Your reply must be the number of lines in the entries that hold the word "tests", and nothing else.

* [RECORDS TO PROCESS]:
>>>>
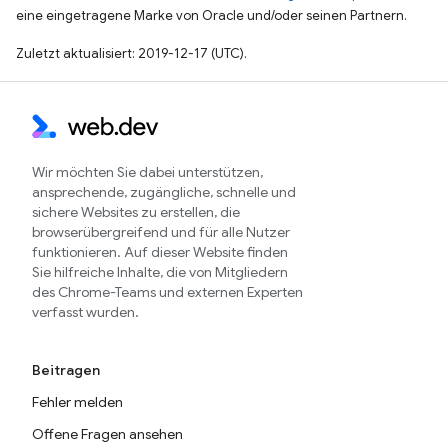
eine eingetragene Marke von Oracle und/oder seinen Partnern.
Zuletzt aktualisiert: 2019-12-17 (UTC).
Wir möchten Sie dabei unterstützen,
ansprechende, zugängliche, schnelle und
sichere Websites zu erstellen, die
browserübergreifend und für alle Nutzer
funktionieren. Auf dieser Website finden
Sie hilfreiche Inhalte, die von Mitgliedern
des Chrome-Teams und externen Experten
verfasst wurden.
Beitragen
Fehler melden
Offene Fragen ansehen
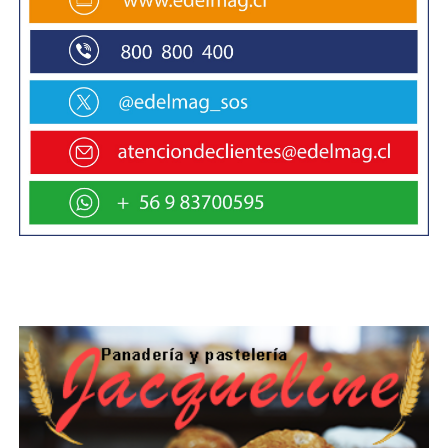
como apoyo en la UTP del Liceo Politécnico “Raúl
Silva Henríquez” y mi idea era conocer como se
trabaja sobre el tema científico hoy en día, para
ver si podemos lograr un cambio en el colegio
junto a los profesores de Ciencia, en la línea de
lo que es un liceo Técnico Profesional.
Más que enseñar física y biología en forma
parcelada, reflexionar como aporta todo eso al
bienestar de las persona y como ayuda eso a
mejorar el mundo”, destacó.
El jefe del Departamento de Educación de la
SECREDUC Aliro Quezada manifestó su
satisfacción por el trabajo desarrollado por ICEC.
“La escencia de lo que significó esta ceremonia
de certificación es que entre la UMAG y el
MINEDUC podemos seguir fortaleciendo los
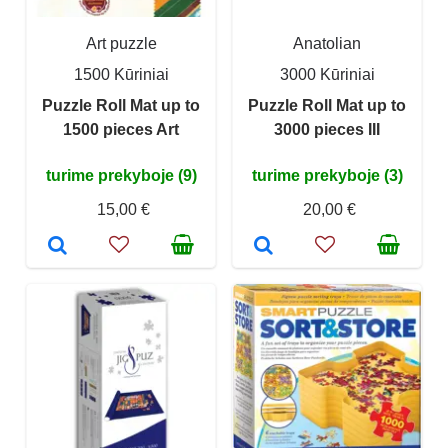
Art puzzle
Anatolian
1500 Kūriniai
3000 Kūriniai
Puzzle Roll Mat up to
Puzzle Roll Mat up to
1500 pieces Art
3000 pieces III
turime prekyboje (9)
turime prekyboje (3)
15,00 €
20,00 €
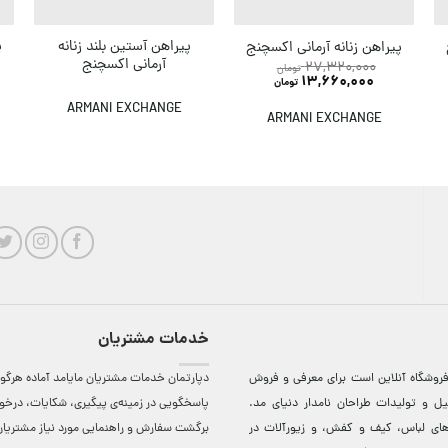
پ
پیراهن آستین بلند زنانه
پیراهن زنانه آرمانی اکسچنج
آرمانی اکسچنج
27,320,000
تومان
13,660,000
تومان
ARMANI EXCHANGE
ARMANI EXCHANGE
خدمات مشتریان
روشگاه آنلاين است برای معرفی و فروش
دپارتمان خدمات مشتریان مایامد آماده هرگون
ل و توليدات طراحان نامدار دنيای مد.
پاسخگویی در زمینه‌ی پیگیری، شکایات، درخ
دهای لباس، کيف و کفش، و زيورآلات در
برگشت سفارش و راهنمایی مورد نیاز مشتریا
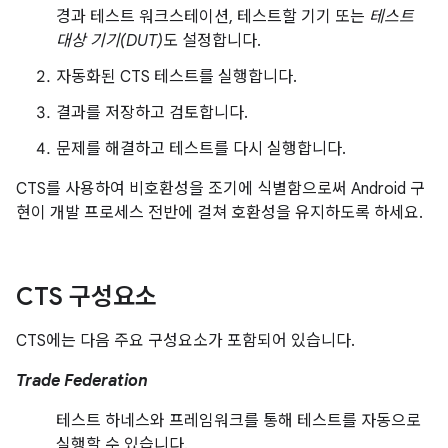
경과 테스트 워크스테이션, 테스트할 기기 또는
테스트
대상 기기(DUT)
도 설정합니다.
자동화된 CTS 테스트를 실행합니다.
결과를 저장하고 검토합니다.
문제를 해결하고 테스트를 다시 실행합니다.
CTS를 사용하여 비호환성을 조기에 식별함으로써 Android 구
현이 개발 프로세스 전반에 걸쳐 호환성을 유지하도록 하세요.
CTS 구성요소
CTS에는 다음 주요 구성요소가 포함되어 있습니다.
Trade Federation
테스트 하네스와 프레임워크를 통해 테스트를 자동으로
실행할 수 있습니다.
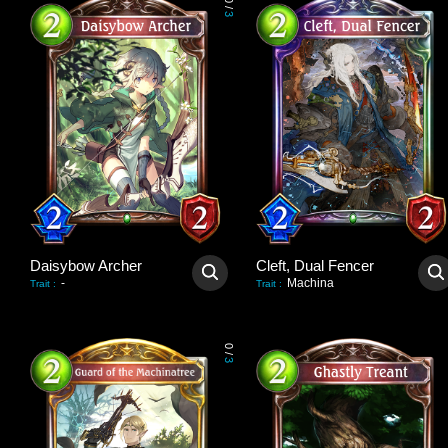
0
/
3
Daisybow Archer
Cleft, Dual Fencer
-
Machina
Trait
:
Trait
:
0
/
3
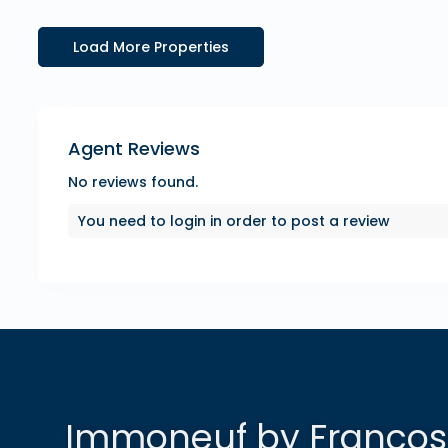
Agent Reviews
No reviews found.
You need to
login
in order to post a review
Immoneuf by Francosp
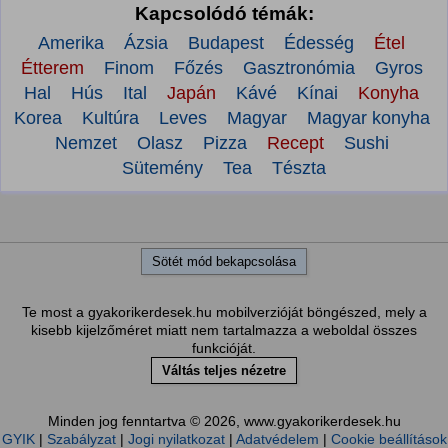
Kapcsolódó témák:
Amerika
Ázsia
Budapest
Édesség
Étel
Étterem
Finom
Főzés
Gasztronómia
Gyros
Hal
Hús
Ital
Japán
Kávé
Kínai
Konyha
Korea
Kultúra
Leves
Magyar
Magyar konyha
Nemzet
Olasz
Pizza
Recept
Sushi
Sütemény
Tea
Tészta
Sötét mód bekapcsolása
Te most a gyakorikerdesek.hu mobilverzióját böngészed, mely a
kisebb kijelzőméret miatt nem tartalmazza a weboldal összes
funkcióját.
Váltás teljes nézetre
Minden jog fenntartva © 2026, www.gyakorikerdesek.hu
GYIK
|
Szabályzat
|
Jogi nyilatkozat
|
Adatvédelem
|
Cookie beállítások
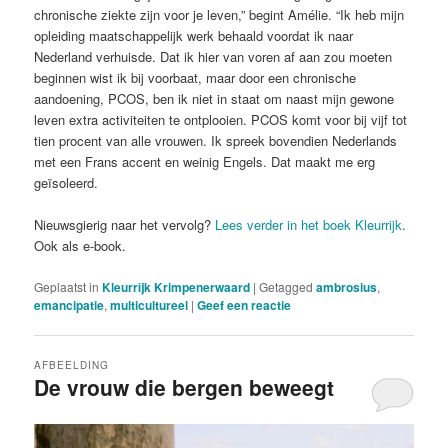
chronische ziekte zijn voor je leven,” begint Amélie. “Ik heb mijn
opleiding maatschappelijk werk behaald voordat ik naar
Nederland verhuisde. Dat ik hier van voren af aan zou moeten
beginnen wist ik bij voorbaat, maar door een chronische
aandoening, PCOS, ben ik niet in staat om naast mijn gewone
leven extra activiteiten te ontplooien. PCOS komt voor bij vijf tot
tien procent van alle vrouwen. Ik spreek bovendien Nederlands
met een Frans accent en weinig Engels. Dat maakt me erg
geïsoleerd.
Nieuwsgierig naar het vervolg?
Lees verder in het boek Kleurrijk
.
Ook als e-book.
Geplaatst in
Kleurrijk Krimpenerwaard
|
Getagged
ambrosius
,
emancipatie
,
multicultureel
|
Geef een reactie
AFBEELDING
De vrouw die bergen beweegt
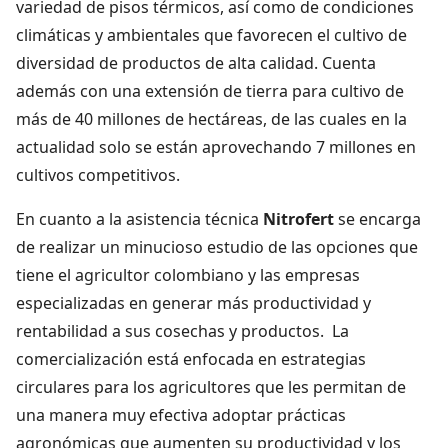
variedad de pisos térmicos, así como de condiciones
climáticas y ambientales que favorecen el cultivo de
diversidad de productos de alta calidad. Cuenta
además con una extensión de tierra para cultivo de
más de 40 millones de hectáreas, de las cuales en la
actualidad solo se están aprovechando 7 millones en
cultivos competitivos.
En cuanto a la asistencia técnica
Nitrofert
se encarga
de realizar un minucioso estudio de las opciones que
tiene el agricultor colombiano y las empresas
especializadas en generar más productividad y
rentabilidad a sus cosechas y productos. La
comercialización está enfocada en estrategias
circulares para los agricultores que les permitan de
una manera muy efectiva adoptar prácticas
agronómicas que aumenten su productividad y los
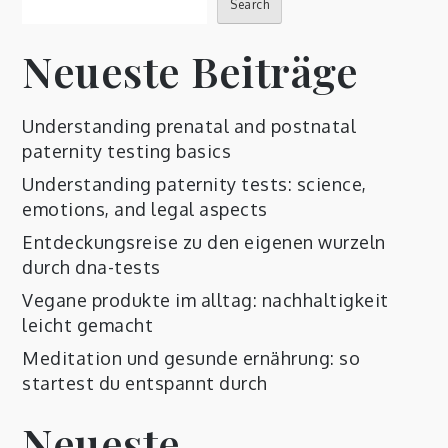
Search
Neueste Beiträge
Understanding prenatal and postnatal
paternity testing basics
Understanding paternity tests: science,
emotions, and legal aspects
Entdeckungsreise zu den eigenen wurzeln
durch dna-tests
Vegane produkte im alltag: nachhaltigkeit
leicht gemacht
Meditation und gesunde ernährung: so
startest du entspannt durch
Neueste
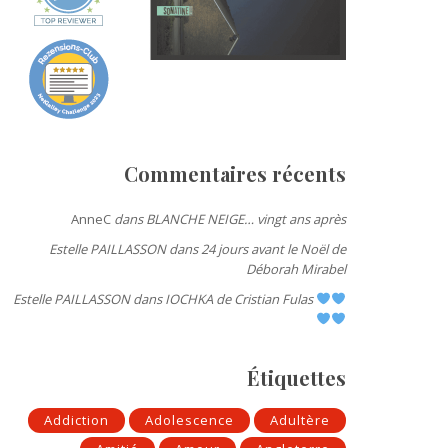
Commentaires récents
AnneC
dans
BLANCHE NEIGE… vingt ans après
Estelle PAILLASSON
dans
24 jours avant le Noël de
Déborah Mirabel
Estelle PAILLASSON
dans
IOCHKA de Cristian Fulas
Étiquettes
Addiction
Adolescence
Adultère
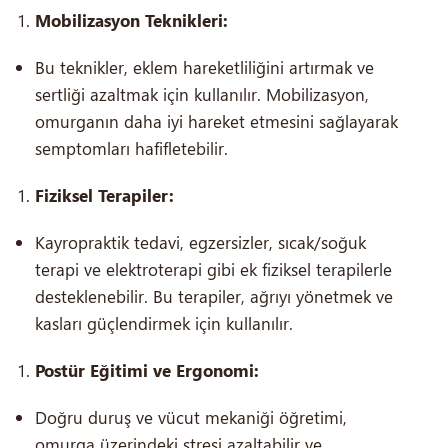
Mobilizasyon Teknikleri:
Bu teknikler, eklem hareketliliğini artırmak ve
sertliği azaltmak için kullanılır. Mobilizasyon,
omurganın daha iyi hareket etmesini sağlayarak
semptomları hafifletebilir.
Fiziksel Terapiler:
Kayropraktik tedavi, egzersizler, sıcak/soğuk
terapi ve elektroterapi gibi ek fiziksel terapilerle
desteklenebilir. Bu terapiler, ağrıyı yönetmek ve
kasları güçlendirmek için kullanılır.
Postür Eğitimi ve Ergonomi:
Doğru duruş ve vücut mekaniği öğretimi,
omurga üzerindeki stresi azaltabilir ve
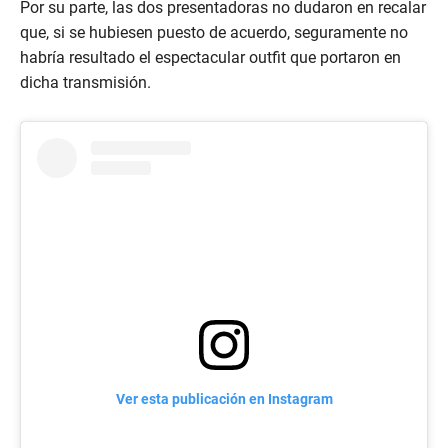
m
Por su parte, las dos presentadoras no dudaron en recalar
i
n
que, si se hubiesen puesto de acuerdo, seguramente no
u
habría resultado el espectacular outfit que portaron en
t
e
dicha transmisión.
,
1
0
s
e
c
o
n
d
s
Ver esta publicación en Instagram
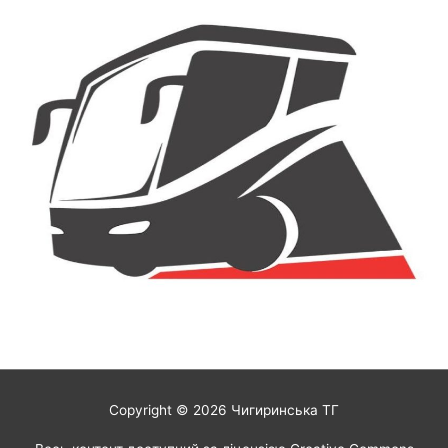
Copyright © 2026
Чигиринська ТГ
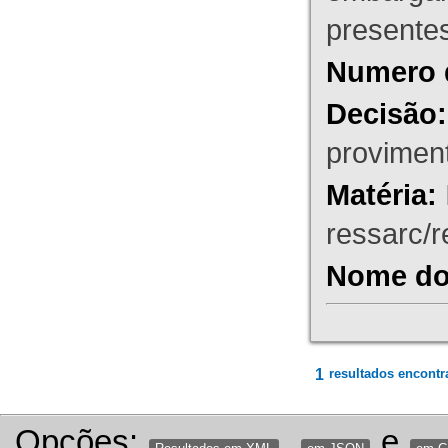
presente
Numero 
Decisão:
proviment
Matéria:
ressarc/re
Nome do 
1
resultados encontr
Opções:
,
e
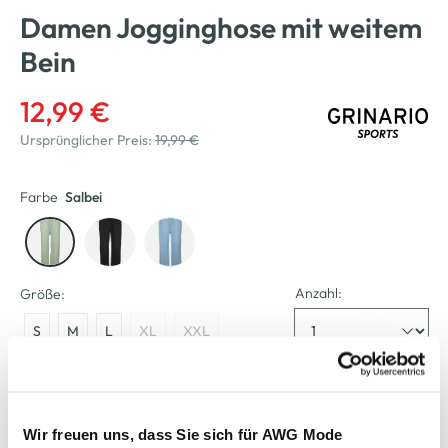
Damen Jogginghose mit weitem
Bein
12,99 €
Ursprünglicher Preis:
19,99 €
Farbe
Salbei
Anzahl:
Größe:
S
M
L
XL
XXL
Bitte wählen Sie eine Größe aus
Wir freuen uns, dass Sie sich für AWG Mode
Verfügbar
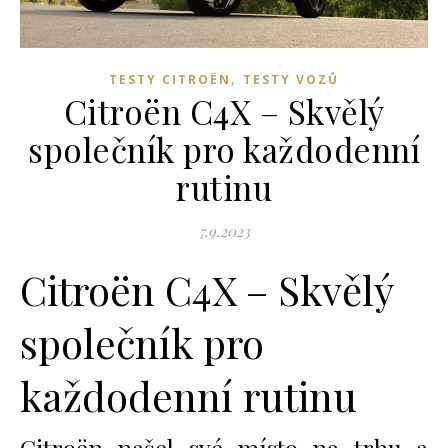
,
TESTY CITROËN
TESTY VOZŮ
Citroën C4X – Skvělý
společník pro každodenní
rutinu
7.9.2023
Citroën C4X – Skvělý
společník pro
každodenní rutinu
Citroën našel své místo na trhu a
<<<<
* [SOLUTION TO THE PROBLEM]: 2